I have a favour to ask. Seeing as how the festival will bring you to Europe, if it is not too much bother, I would very much like to reconnect with you. As you can see by the envelope, I live a little off the beaten path now. As I cannot travel – my health will not permit it – I would like to ask you to visit me here when it proves convenient for you. Actually, ever since I learned you were alive I have felt the urgent need to see you.
I eagerly await your reply.
Yours,
Thomas Falk (Hiero)
PS – I would appreciate if you did not pass on my contact information to anyone. My life is a quiet one; I could not bear it any other way.
I sat there, the paper’s grain harsh against my fingers. My god, he was really alive. Surely and truly alive. I’d believed Chip while at the same time not believing him.
My throat going dry, I glanced back down at the paper.
Thomas
Falk. He’d dropped his first name. And he didn’t
sound
like the old Hiero: his praise detached, his invitation to Chip warm but not boyish.
His invitation to
Chip
. Like that, it hit me.
The kid hadn’t asked for me.
And then it was like the bus tilted sideways and I couldn’t breathe. I felt dizzy, hot, sick with it. I stood up, the bag falling from my lap. The air coming in from the windows stank of mud and horses.

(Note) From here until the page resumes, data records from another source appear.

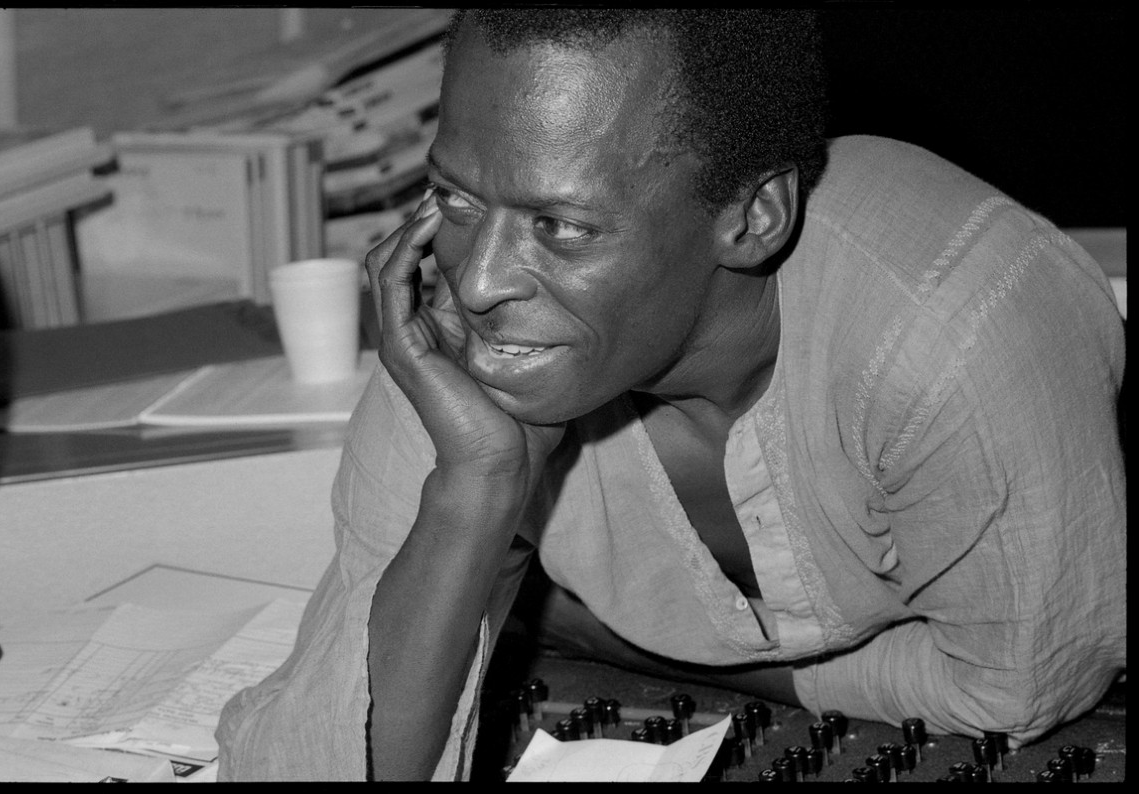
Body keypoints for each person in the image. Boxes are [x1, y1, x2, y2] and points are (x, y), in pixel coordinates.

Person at [216, 9, 1126, 781]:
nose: (480, 279)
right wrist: (476, 487)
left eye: (560, 225)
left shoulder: (949, 334)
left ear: (752, 216)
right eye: (455, 200)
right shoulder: (462, 332)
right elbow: (312, 762)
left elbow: (1016, 687)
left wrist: (609, 642)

The bus creaked and rocked as I sat down. Chip was climbing slowly up the steps, his huge hand on the greasy rail.
‘You grub’s getting cold,’ he called in. ‘Sid?’

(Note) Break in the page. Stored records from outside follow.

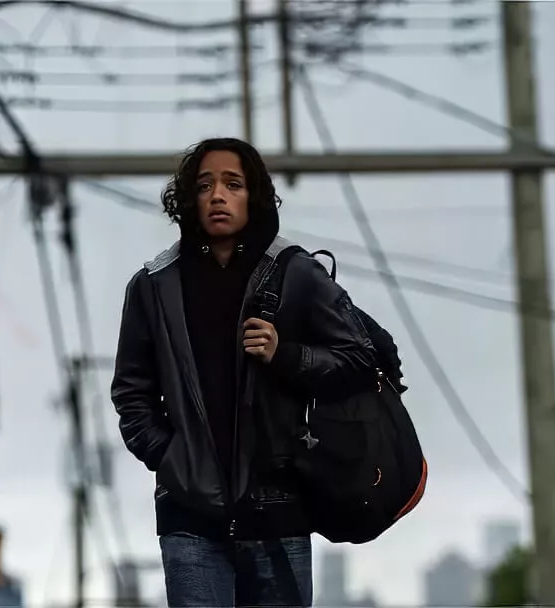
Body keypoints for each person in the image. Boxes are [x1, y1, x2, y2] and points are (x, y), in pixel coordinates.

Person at [110, 137, 377, 607]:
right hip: (189, 517)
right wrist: (171, 458)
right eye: (205, 185)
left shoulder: (293, 273)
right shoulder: (152, 285)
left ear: (253, 196)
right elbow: (131, 394)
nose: (218, 195)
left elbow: (359, 356)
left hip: (279, 510)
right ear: (188, 199)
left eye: (232, 184)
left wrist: (288, 355)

You right bastard, I thought. You old son of a bitch.
‘Sid? What you doing?’ He stopped when he got a look at me.
My voice was shallow. ‘Hiero didn’t ask for me. In the letters. He didn’t mention me.’
Chip was looking down the length of the bus.

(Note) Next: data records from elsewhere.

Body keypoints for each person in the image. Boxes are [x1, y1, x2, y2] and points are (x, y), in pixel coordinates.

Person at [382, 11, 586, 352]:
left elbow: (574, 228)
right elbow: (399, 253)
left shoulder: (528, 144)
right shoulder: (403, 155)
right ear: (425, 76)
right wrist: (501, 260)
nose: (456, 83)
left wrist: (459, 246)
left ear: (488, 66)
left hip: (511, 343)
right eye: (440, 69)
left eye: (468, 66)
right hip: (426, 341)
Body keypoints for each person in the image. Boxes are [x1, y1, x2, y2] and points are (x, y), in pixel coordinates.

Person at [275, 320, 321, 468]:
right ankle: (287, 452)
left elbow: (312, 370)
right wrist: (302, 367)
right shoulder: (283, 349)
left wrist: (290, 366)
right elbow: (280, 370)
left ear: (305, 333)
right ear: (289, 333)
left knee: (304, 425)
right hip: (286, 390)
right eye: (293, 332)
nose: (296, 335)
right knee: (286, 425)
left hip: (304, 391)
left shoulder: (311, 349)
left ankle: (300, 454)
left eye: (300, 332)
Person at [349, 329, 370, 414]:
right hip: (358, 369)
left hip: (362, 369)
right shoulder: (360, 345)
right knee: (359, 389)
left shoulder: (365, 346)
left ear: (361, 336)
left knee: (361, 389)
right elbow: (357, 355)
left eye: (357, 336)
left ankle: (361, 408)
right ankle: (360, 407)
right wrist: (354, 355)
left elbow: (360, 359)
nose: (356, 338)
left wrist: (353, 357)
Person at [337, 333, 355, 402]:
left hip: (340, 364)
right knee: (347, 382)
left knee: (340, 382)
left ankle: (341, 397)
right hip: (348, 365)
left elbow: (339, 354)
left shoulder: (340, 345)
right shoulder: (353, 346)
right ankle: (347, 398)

‘In his letters,’ I said, louder now. I shook the envelope at him. ‘The kid didn’t ask me to visit him at all. Everything was addressed to you.’
‘Oh, hell, Sid.’ He seemed to relax. ‘Of course it was addressed to me. He didn’t have your address.’
I was near tears, frustrated beyond myself. ‘You don’t know that. You don’t know nothing about it. All you know is what’s in this letter.’
He ain’t understood none of it. ‘It don’t matter, does it? Of course he wants to see you. Hell, Sid, he probably don’t even know you still alive.’ He come slowly down the aisle. ‘Sid, you got to relax. Why wouldn’t he want to see you? Think about it, brother. We was all friends back then.’
I wasn’t able to look at him. ‘What have you done?’ I muttered.
‘Sid.’ Sitting down on the seat in front, he stared over the back of the headrest at me. ‘Sid, you got to calm yourself down. I mean it.’
I was shaking.
‘What are you worried about? The documentary? Hell, Hiero was
there
, brother. He knows the
truth
.’
‘I
know
.’
He grunted. ‘Right. Good. Now, we going to eat? Last I checked that driver was wolfing down some goulash mess and I reckon when he done, we done. His bus don’t wait for no one.’
‘No,’ I said, barely listening. ‘No I reckon it don’t.’
I looked out at the shabby grey hamlet we’d stopped in. It seemed to me we’d left something behind us, something essential, and we just kept getting farther and farther from it.
PART FIVE
Paris 1939
1
First night, we slept dreamless in the freezing car. In the early hours Montmartre looked sick, exhausted. I wasn’t half awake before the streetlamps gone out, one by one, the street cleaners clattering on past. I could see Chip’s head hanging at a bad angle in the seat beside me. Hiero whimpered in his sleep. Shivering so hard I could hear my damn teeth, I slept again.